After data cleaning, we are ready for reviewing the most frequent used words. Let's first look at the 30 most used words in our cleaned sample after removing the sparse terms.

#Make a matrix
tdm <- TermDocumentMatrix(sample.clean)
# remove sparse
tdm <- removeSparseTerms(tdm,.99)
termfreq <- rowSums(as.matrix(tdm))
#make data frame
term.sub <- data.frame(term=names(termfreq),freq=termfreq)
term.df <-  term.sub[order(term.sub$freq,decreasing=T),]
term.dfp <- term.df[1:30,]
#rm(tdm,termfreq,term.sub,term.df)
suppressPackageStartupMessages(suppressWarnings(suppressMessages((library(ggplot2, quietly=TRUE)))))

##  [1] "wordcloud"    "RColorBrewer" "ggplot2"      "tm"          
##  [5] "NLP"          "gridExtra"    "knitr"        "stats"       
##  [9] "graphics"     "grDevices"    "utils"        "datasets"    
## [13] "methods"      "base"

ggplot(term.dfp,aes(x=term,y=freq))+geom_bar(stat="identity")+xlab("Terms")+ylab("Count")+coord_flip()

plot of chunk unnamed-chunk-6

We see that word 'the' is the most used word in the social media sample.
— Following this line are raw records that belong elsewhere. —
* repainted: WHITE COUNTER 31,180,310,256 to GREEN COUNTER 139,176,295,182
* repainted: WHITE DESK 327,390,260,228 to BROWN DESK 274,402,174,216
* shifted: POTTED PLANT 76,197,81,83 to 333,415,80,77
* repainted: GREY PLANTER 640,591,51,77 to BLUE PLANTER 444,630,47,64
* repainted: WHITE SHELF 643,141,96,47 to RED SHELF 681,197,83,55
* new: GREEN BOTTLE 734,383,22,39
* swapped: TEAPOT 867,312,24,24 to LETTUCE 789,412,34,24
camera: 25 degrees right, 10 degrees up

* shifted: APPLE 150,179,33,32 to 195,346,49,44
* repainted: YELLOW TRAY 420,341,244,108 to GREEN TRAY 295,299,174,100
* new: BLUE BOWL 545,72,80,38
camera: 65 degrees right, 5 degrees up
While there are wrod like 'cant' occures in our top list, we can think of this as the result of removing of “'”, so in next word prediction stage, the “stemming”“ may be considered.
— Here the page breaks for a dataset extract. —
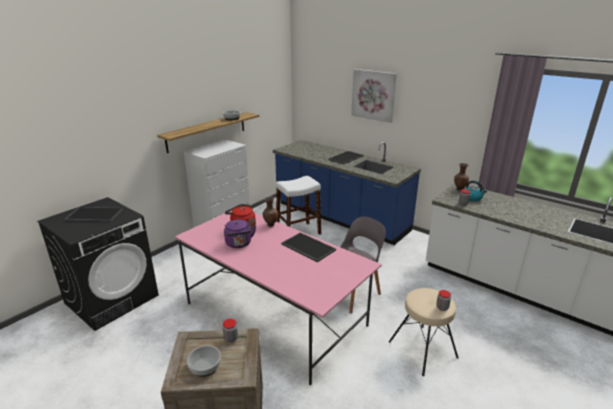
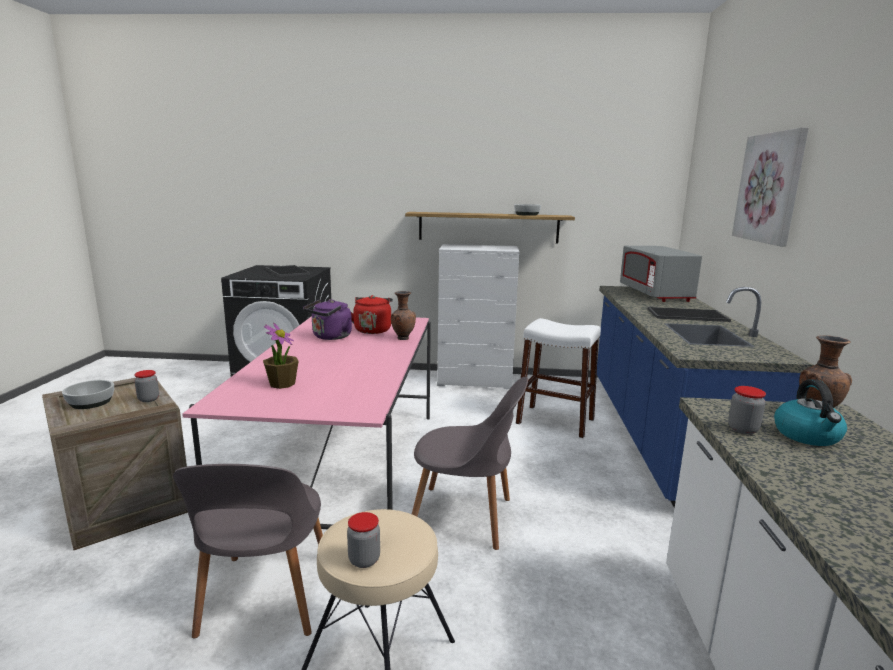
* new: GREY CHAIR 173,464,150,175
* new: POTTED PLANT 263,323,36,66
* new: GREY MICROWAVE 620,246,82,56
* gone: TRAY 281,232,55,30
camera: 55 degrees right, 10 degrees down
###Most used word combinations

Similarly we can easily look the mostly used two words or three words combination. Now let's visually look at the word cloud for first 30 most used three words combinations.

##  [1] "wordcloud"    "RColorBrewer" "ggplot2"      "tm"          
##  [5] "NLP"          "gridExtra"    "knitr"        "stats"       
##  [9] "graphics"     "grDevices"    "utils"        "datasets"    
## [13] "methods"      "base"

plot of chunk unnamed-chunk-7

##Next steps

This report explore the data source and the basic analysis. To construct a prediction model we should plan next steps:

We should look out the issue we have seen from this preliminary analyis such as apostrophe.
Further data cleaning as well as dealing with special characters.
Try differnt Sample to improve the coverage of words.
Consider a bigger 'n' for Ngram tokenization when building the prediction model.
Pay attention to memory issue when building prediction app.